Director of Research, Population Media Center, South Burlington, VT

Wednesday 3/4/20, 12:30pm-1:30pm, FLW 1021
Using Mixed-Methods Research to Design and Evaluate Entertainment-Education Programs

Entertainment-Education (EE) programs such as radio serial dramas and telenovelas can attract large audiences and positively impact social norms and behaviors across the globe. In this lecture, Dr. Connolly will discuss how his international organization, Population Media Center uses mixed qualitative and quantitative research methods to both inform creative content of EE programs and monitor and evaluate impacts on the intended audience.

Heather Carmack

Associate Professor, University of Alabama

Thursday 4/9/20, 11:00am-12:00pm, FLW 1021
Public Understanding of Medical Errors, Apology, and Disclosure

This lecture will cover recent and ongoing research related to a variety of publics’ communication about medical errors–the risks related to errors, how patients and families deal with errors and the communication after errors occur, and the ways medical errors are discussed in public discourse.
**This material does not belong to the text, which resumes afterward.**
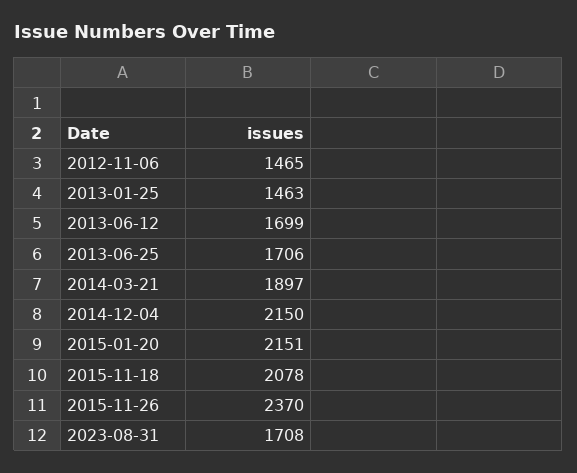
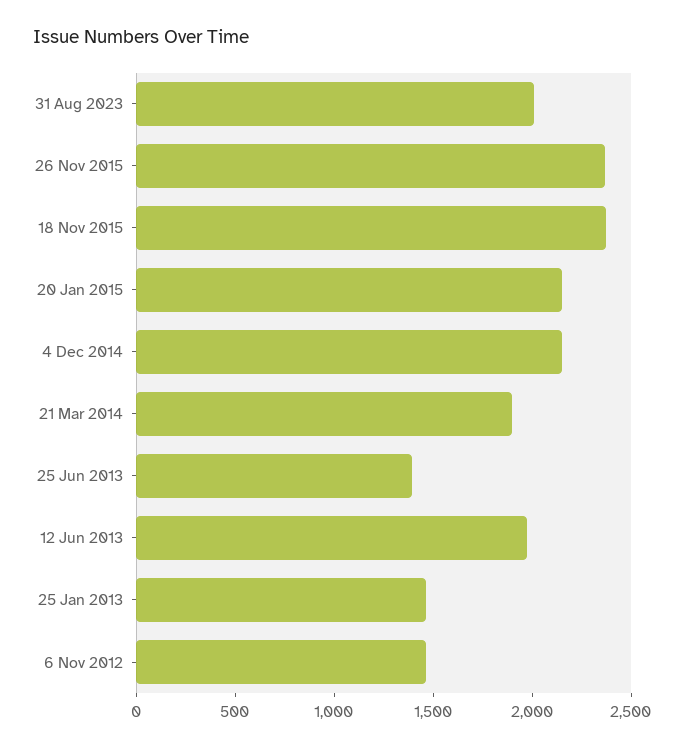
2013-06-12: 1699 -> 2000
2013-06-25: 1706 -> 1400
2015-11-18: 2078 -> 2400
2023-08-31: 1708 -> 2000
The past 20 years of communication research primarily focuses on providers’ understanding of errors and the two communication elements of error discourse (disclosure and apology); recent communication research is moving to examine other publics’ understanding of these communication events. The lecture will summarize the past 20 years of work to highlight what we already know about medical error apology and disclosure before transitioning to talk about public understanding.